#### Quoted passage ####
[RFC] OpenMP reduction support

I responded by email, but discourse didn’t like it. Here it is again:

Thanks for the extensive write up. Here are some of my thoughts:

  1. I’d find the value approach nicer for an SSA-based IR, with well-defined content that does not change when it is accessed. The possibility of delaying the result might be a major problem that would require an alternative means to define a definition as well. This reminds me of a ‘future’, and we could base an SSA representation on that (please excuse my broken MLIR):
%parallel_reduction_future = omp.parallel ... reduction(@add_f32: %in -> % wsloop_reduction_result : f32){
  %wsloop_reduction_future = omp.wsloop ... reduction(@add_f32: %in -> %out : f32) {
    %intermediate = @add_f32(%in, %value)
    %out = @add_f32(%intermediate, %another_value) ...
    yield %out
  }
  %wsloop_reduction_result = omp.reduction.get(%wsloop_reduction_future, %in)
  yield %wsloop_reduction_result
}
omp.barrier
%parallel_reduction_result = omp.reduction.get(%parallel_reduction_future, %in)

use(%parallel_reduction_result)
  1. It might be beneficial to have in-built reductions (for add, min, max, …) instead of having to define the init/combine functions for them. Some architectures have dedicated support for them and these could not be used easily if their semantics is ‘hidden’ inside some function definitions.

  2. You mention the runtime would decide whether to use the atomic. To keep the overhead down, I think the involvement of the runtime should be minimal, and the majority of decisions be made by the OpenMPIRBuilder.
####
Requirement 1: Reproduce word for word the passage of the OpenMP reduction post that begins at the words "use(%parallel_reduction_result)" and stops after "some function definitions.".
Requirement 2:
Answer the following questions using the OpenMP reduction post:
(a) Which concept does the possibility of delaying the result remind the author of?
(b) Which operations are given as examples of in-built reductions?
(c) According to the author, what should make the majority of decisions?
#### Data to examine ####
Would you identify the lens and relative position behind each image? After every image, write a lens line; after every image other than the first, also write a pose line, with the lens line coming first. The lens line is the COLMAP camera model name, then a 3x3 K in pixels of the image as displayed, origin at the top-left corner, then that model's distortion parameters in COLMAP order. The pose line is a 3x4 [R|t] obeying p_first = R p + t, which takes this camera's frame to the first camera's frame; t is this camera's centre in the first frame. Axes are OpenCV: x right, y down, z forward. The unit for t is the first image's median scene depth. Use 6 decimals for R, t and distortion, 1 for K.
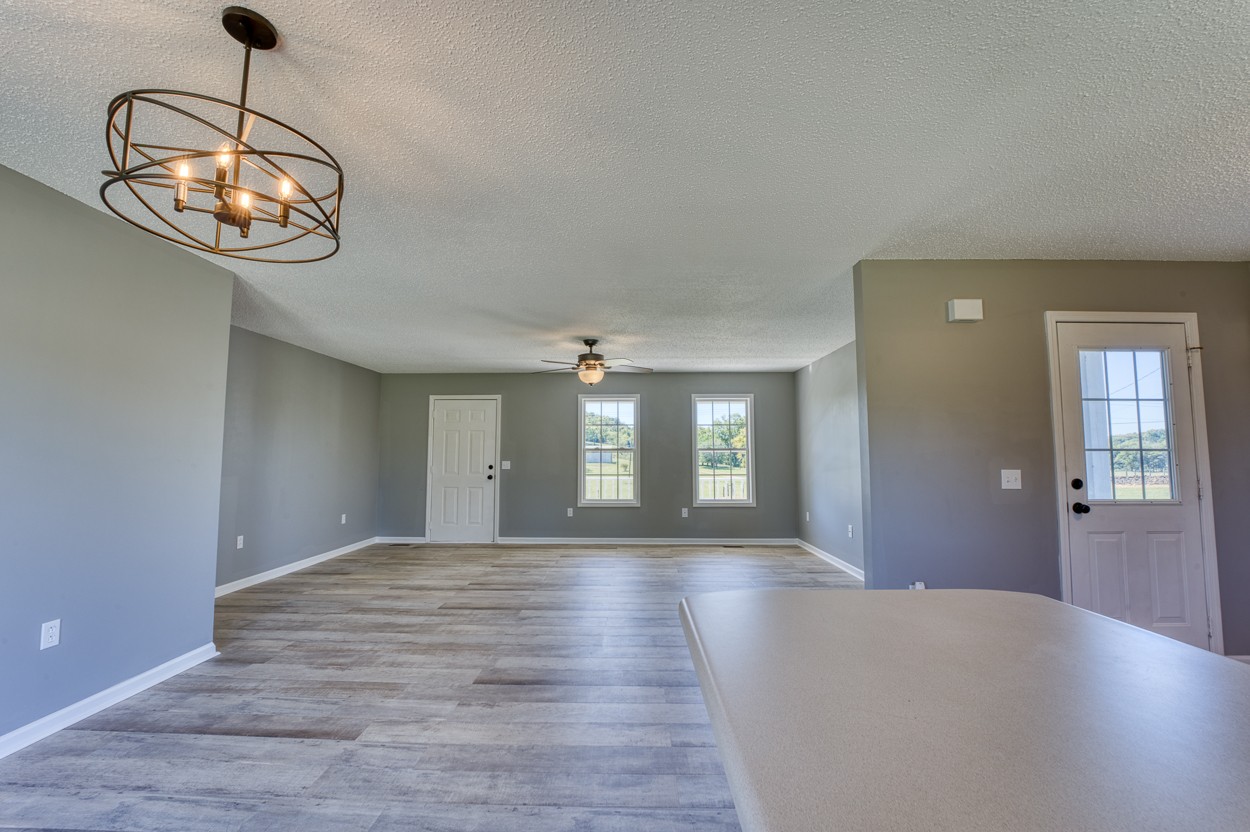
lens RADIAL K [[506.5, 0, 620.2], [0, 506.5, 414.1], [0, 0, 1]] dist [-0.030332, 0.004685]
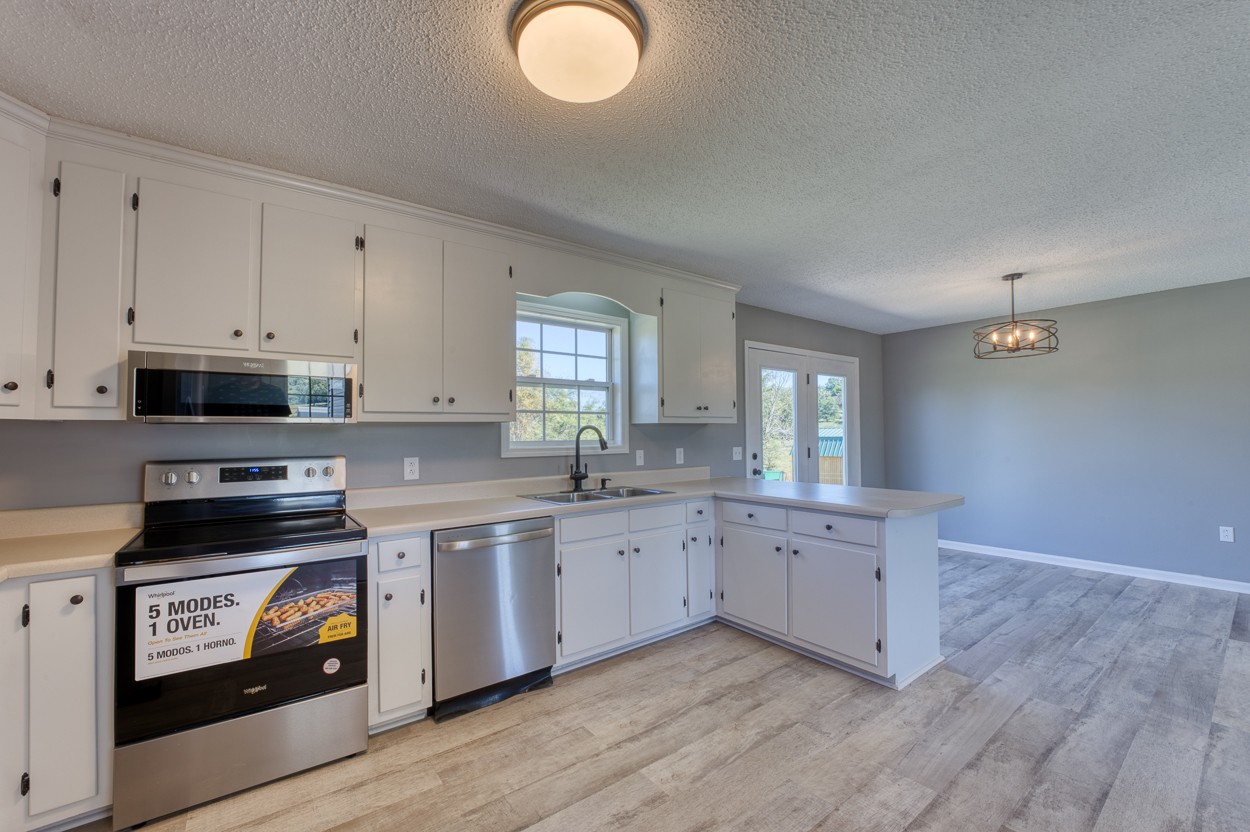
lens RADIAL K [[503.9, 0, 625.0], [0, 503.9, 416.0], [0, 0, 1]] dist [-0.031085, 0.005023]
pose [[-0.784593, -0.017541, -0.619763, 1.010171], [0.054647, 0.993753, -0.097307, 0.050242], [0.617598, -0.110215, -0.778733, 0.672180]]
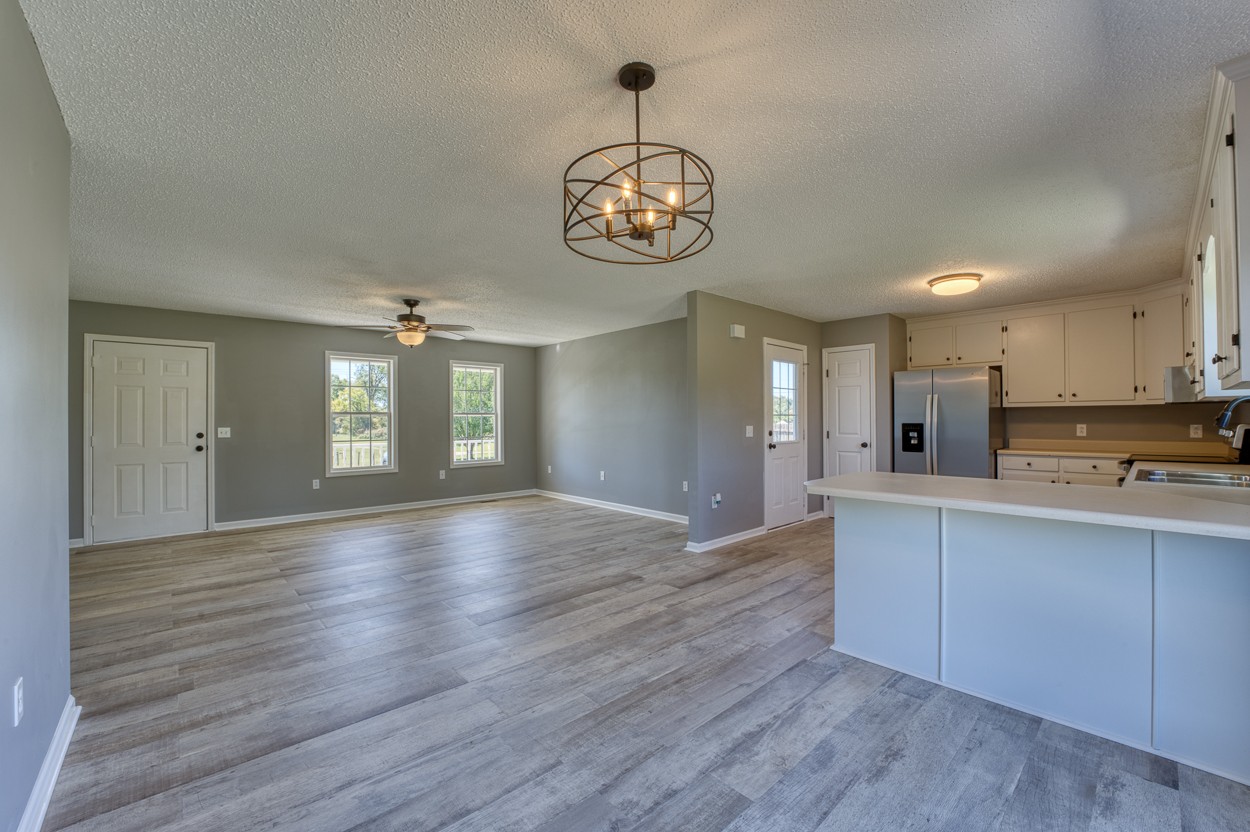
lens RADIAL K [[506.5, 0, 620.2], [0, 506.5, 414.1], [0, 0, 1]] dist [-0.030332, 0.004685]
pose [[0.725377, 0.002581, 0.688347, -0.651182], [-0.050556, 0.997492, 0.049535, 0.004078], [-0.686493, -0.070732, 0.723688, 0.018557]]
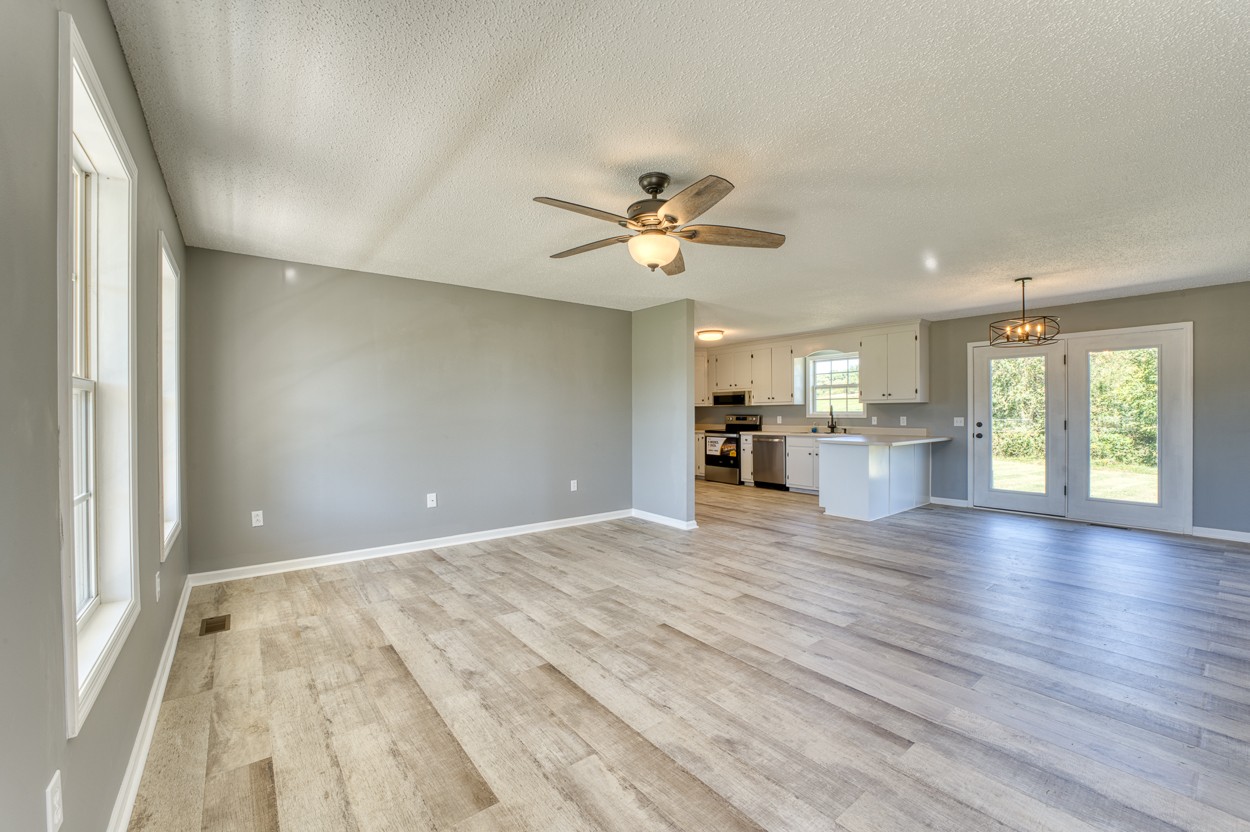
####
Answer area 1:
use(%parallel_reduction_result)
  1. It might be beneficial to have in-built reductions (for add, min, max, …) instead of having to define the init/combine functions for them. Some architectures have dedicated support for them and these could not be used easily if their semantics is ‘hidden’ inside some function definitions.

Answer area 2:
(a) A "future".
(b) Add, min and max.
(c) The OpenMPIRBuilder.